> **REQUIRED WORK**: From the first line to the last, restate the records word for word, skipping the pictures.

> **PROVIDED RECORDS**:
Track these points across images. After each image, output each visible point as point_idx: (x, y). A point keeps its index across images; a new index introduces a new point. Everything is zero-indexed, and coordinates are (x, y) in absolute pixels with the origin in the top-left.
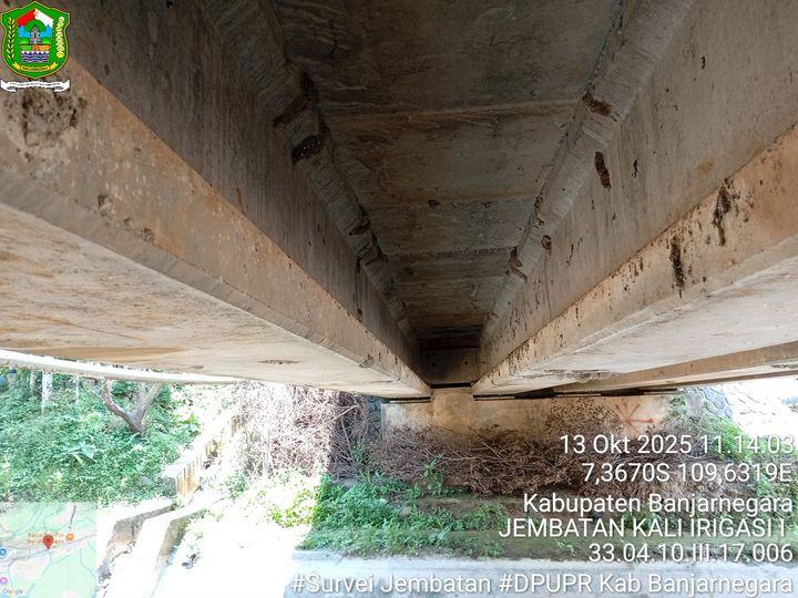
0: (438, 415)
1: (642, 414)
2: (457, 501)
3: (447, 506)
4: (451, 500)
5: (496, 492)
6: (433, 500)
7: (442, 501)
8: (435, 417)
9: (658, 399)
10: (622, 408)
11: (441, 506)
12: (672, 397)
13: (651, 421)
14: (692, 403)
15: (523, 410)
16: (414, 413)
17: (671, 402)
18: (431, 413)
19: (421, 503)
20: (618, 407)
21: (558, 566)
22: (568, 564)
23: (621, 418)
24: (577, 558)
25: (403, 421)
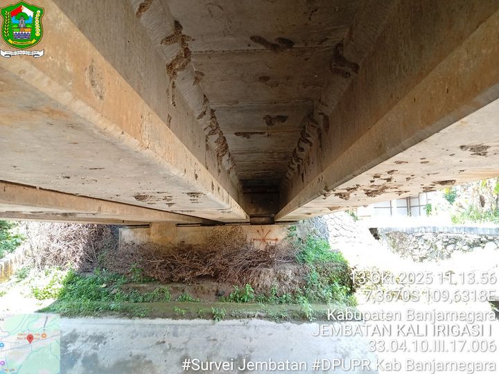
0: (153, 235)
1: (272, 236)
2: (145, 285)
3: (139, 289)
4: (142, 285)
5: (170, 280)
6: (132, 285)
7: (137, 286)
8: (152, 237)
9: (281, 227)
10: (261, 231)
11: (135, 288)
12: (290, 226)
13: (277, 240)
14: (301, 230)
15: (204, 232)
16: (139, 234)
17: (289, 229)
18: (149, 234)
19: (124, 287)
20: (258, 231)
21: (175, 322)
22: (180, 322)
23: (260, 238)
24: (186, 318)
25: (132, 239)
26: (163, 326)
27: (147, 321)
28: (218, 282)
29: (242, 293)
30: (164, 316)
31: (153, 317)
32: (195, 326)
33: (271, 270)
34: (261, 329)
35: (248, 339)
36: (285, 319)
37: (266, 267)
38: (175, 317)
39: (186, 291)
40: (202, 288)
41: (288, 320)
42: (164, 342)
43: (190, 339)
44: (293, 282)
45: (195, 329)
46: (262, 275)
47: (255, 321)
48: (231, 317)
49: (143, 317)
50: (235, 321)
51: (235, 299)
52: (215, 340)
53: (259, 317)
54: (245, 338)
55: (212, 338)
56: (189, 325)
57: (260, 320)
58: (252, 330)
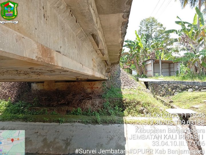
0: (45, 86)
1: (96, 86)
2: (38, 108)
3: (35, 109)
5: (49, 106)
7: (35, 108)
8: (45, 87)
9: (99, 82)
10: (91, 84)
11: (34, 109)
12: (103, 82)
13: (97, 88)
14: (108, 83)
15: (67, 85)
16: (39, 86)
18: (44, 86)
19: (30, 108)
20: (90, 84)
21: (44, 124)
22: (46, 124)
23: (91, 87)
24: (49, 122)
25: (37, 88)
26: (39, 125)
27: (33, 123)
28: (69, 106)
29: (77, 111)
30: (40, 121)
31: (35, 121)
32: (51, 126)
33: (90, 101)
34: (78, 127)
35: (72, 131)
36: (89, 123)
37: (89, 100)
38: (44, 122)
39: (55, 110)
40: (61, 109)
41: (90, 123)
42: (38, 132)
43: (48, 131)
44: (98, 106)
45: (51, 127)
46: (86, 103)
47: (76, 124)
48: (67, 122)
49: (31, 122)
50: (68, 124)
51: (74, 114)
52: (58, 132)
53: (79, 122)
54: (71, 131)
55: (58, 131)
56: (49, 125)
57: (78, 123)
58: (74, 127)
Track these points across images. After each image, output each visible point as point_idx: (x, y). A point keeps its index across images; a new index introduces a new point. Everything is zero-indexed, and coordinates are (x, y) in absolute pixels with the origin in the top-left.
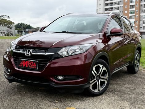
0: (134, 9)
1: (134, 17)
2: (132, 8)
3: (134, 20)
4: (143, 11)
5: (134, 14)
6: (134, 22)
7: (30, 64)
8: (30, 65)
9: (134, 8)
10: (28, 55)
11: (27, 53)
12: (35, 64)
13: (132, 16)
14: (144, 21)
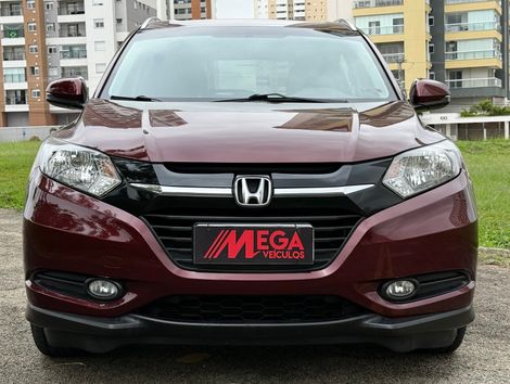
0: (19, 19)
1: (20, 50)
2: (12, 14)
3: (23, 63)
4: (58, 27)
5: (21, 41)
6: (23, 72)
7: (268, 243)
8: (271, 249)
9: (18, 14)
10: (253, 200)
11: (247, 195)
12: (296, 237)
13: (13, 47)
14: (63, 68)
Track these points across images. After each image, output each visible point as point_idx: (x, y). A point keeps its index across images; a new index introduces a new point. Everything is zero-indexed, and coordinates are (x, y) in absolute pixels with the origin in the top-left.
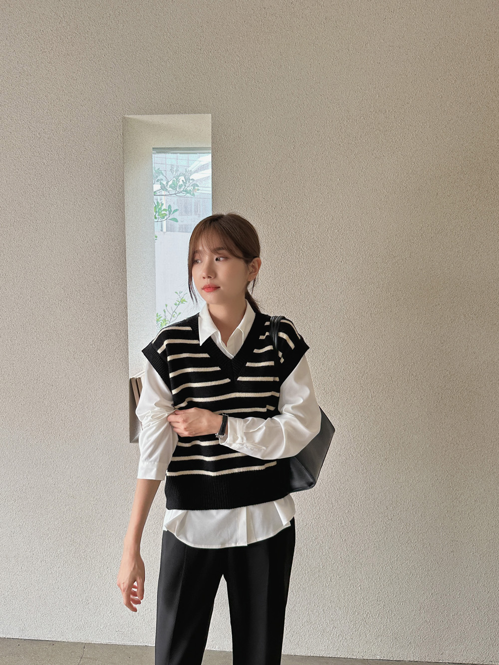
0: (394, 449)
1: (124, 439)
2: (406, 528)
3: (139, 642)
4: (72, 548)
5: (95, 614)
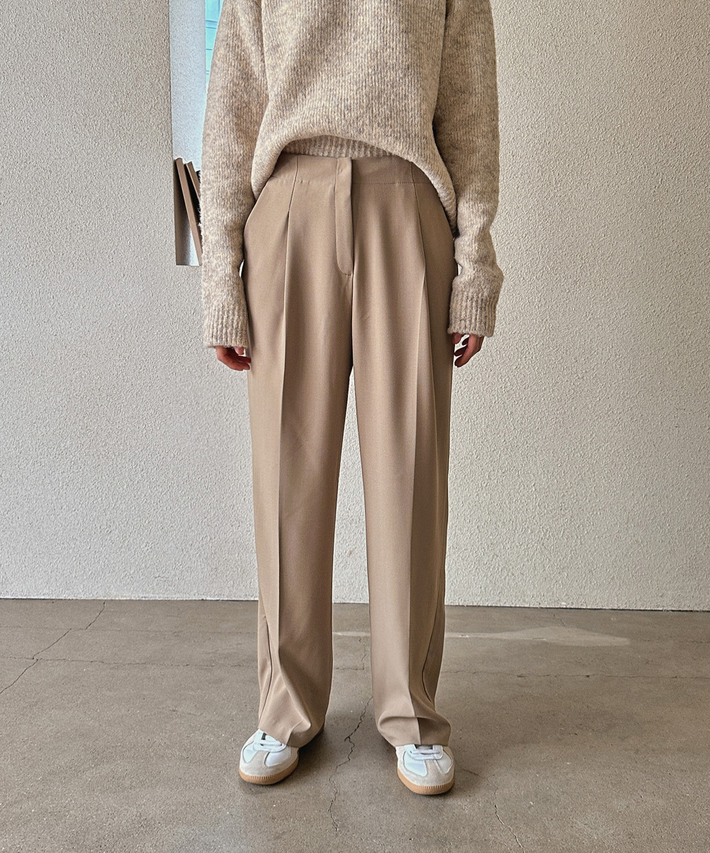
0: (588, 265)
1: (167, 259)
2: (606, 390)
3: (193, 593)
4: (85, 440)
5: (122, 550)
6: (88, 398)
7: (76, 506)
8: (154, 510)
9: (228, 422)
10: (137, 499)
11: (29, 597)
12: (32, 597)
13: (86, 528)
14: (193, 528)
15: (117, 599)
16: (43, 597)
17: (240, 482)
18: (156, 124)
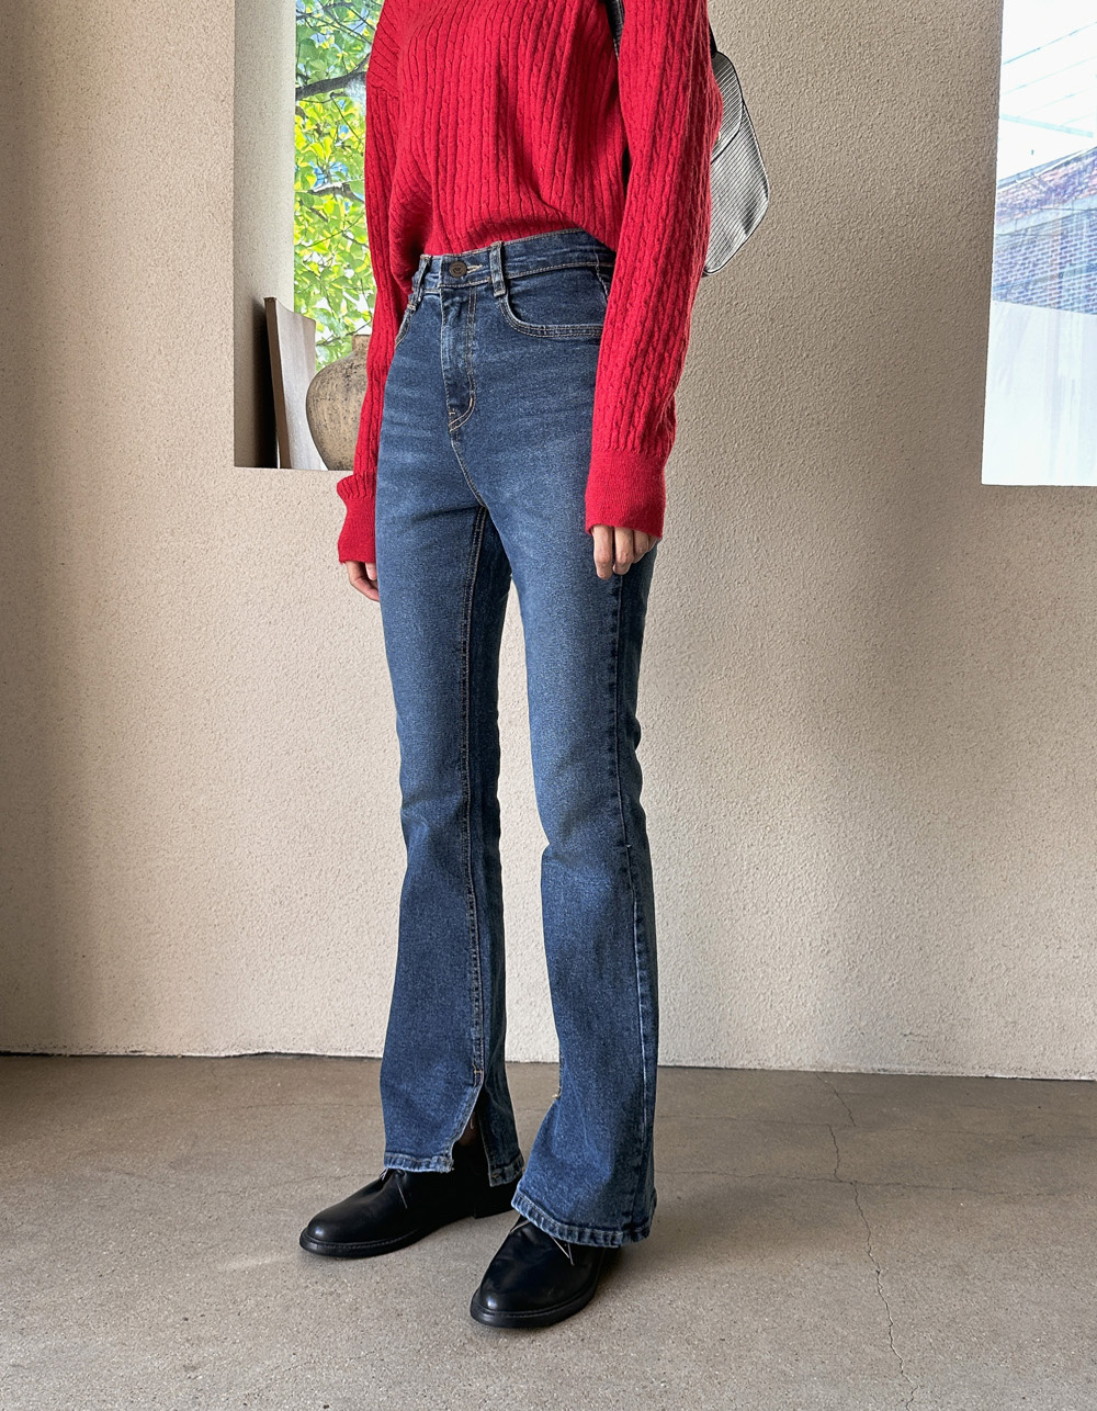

> **WRITTEN RESPONSE**:
Track these points across images. After each image, output each visible point as point_idx: (x, y). A point keeps its index across images; a new index introduces a new point. Everything is zero-indexed, and coordinates are (x, y) in absolute pixels with the origin in the top-left.
0: (438, 415)
1: (642, 414)
2: (457, 501)
3: (447, 506)
4: (451, 500)
5: (496, 492)
6: (433, 500)
7: (442, 501)
8: (435, 417)
9: (658, 399)
10: (622, 408)
11: (441, 506)
12: (672, 397)
13: (651, 421)
14: (692, 403)
15: (523, 410)
16: (414, 413)
17: (671, 402)
18: (431, 413)
19: (421, 503)
20: (618, 407)
21: (558, 566)
22: (568, 564)
23: (621, 418)
24: (577, 558)
25: (403, 421)
0: (153, 235)
1: (272, 236)
2: (145, 285)
3: (139, 289)
4: (142, 285)
5: (170, 280)
6: (132, 285)
7: (137, 286)
8: (152, 237)
9: (281, 227)
10: (261, 231)
11: (135, 288)
12: (290, 226)
13: (277, 240)
14: (301, 230)
15: (204, 232)
16: (139, 234)
17: (289, 229)
18: (149, 234)
19: (124, 287)
20: (258, 231)
21: (175, 322)
22: (180, 322)
23: (260, 238)
24: (186, 318)
25: (132, 239)
26: (163, 326)
27: (147, 321)
28: (218, 282)
29: (242, 293)
30: (164, 316)
31: (153, 317)
32: (195, 326)
33: (271, 270)
34: (261, 329)
35: (248, 339)
36: (285, 319)
37: (266, 267)
38: (175, 317)
39: (186, 291)
40: (202, 288)
41: (288, 320)
42: (164, 342)
43: (190, 339)
44: (293, 282)
45: (195, 329)
46: (262, 275)
47: (255, 321)
48: (231, 317)
49: (143, 317)
50: (235, 321)
51: (235, 299)
52: (215, 340)
53: (259, 317)
54: (245, 338)
55: (212, 338)
56: (189, 325)
57: (260, 320)
58: (252, 330)
0: (45, 86)
1: (96, 86)
2: (38, 108)
3: (35, 109)
5: (49, 106)
7: (35, 108)
8: (45, 87)
9: (99, 82)
10: (91, 84)
11: (34, 109)
12: (103, 82)
13: (97, 88)
14: (108, 83)
15: (67, 85)
16: (39, 86)
18: (44, 86)
19: (30, 108)
20: (90, 84)
21: (44, 124)
22: (46, 124)
23: (91, 87)
24: (49, 122)
25: (37, 88)
26: (39, 125)
27: (33, 123)
28: (69, 106)
29: (77, 111)
30: (40, 121)
31: (35, 121)
32: (51, 126)
33: (90, 101)
34: (78, 127)
35: (72, 131)
36: (89, 123)
37: (89, 100)
38: (44, 122)
39: (55, 110)
40: (61, 109)
41: (90, 123)
42: (38, 132)
43: (48, 131)
44: (98, 106)
45: (51, 127)
46: (86, 103)
47: (76, 124)
48: (67, 122)
49: (31, 122)
50: (68, 124)
51: (74, 114)
52: (58, 132)
53: (79, 122)
54: (71, 131)
55: (58, 131)
56: (49, 125)
57: (78, 123)
58: (74, 127)
Track these points across images. After each image, output each visible point as point_idx: (x, y). A point keeps its index across images; a new index introduces a new point. Everything is zero-indexed, and coordinates are (x, y) in absolute pixels with the origin in the top-left.
0: (134, 9)
1: (134, 17)
2: (132, 8)
3: (134, 20)
4: (143, 11)
5: (134, 14)
6: (134, 22)
7: (30, 64)
8: (30, 65)
9: (134, 8)
10: (28, 55)
11: (27, 53)
12: (35, 64)
13: (132, 16)
14: (144, 21)
0: (19, 19)
1: (20, 50)
2: (12, 14)
3: (23, 63)
4: (58, 27)
5: (21, 41)
6: (23, 72)
7: (268, 243)
8: (271, 249)
9: (18, 14)
10: (253, 200)
11: (247, 195)
12: (296, 237)
13: (13, 47)
14: (63, 68)
Track these points across images. After each image, output each visible point as point_idx: (x, y). A point keeps its index across images; a new index introduces a new point. Everything is zero-indexed, and coordinates are (x, y) in absolute pixels with the origin in the top-left.
0: (394, 449)
1: (124, 439)
2: (406, 528)
3: (139, 642)
4: (72, 548)
5: (95, 614)
0: (588, 265)
1: (167, 259)
2: (606, 390)
3: (193, 593)
4: (85, 440)
5: (122, 550)
6: (88, 398)
7: (76, 506)
8: (154, 510)
9: (228, 422)
10: (137, 499)
11: (29, 597)
12: (32, 597)
13: (86, 528)
14: (193, 528)
15: (117, 599)
16: (43, 597)
17: (240, 482)
18: (156, 124)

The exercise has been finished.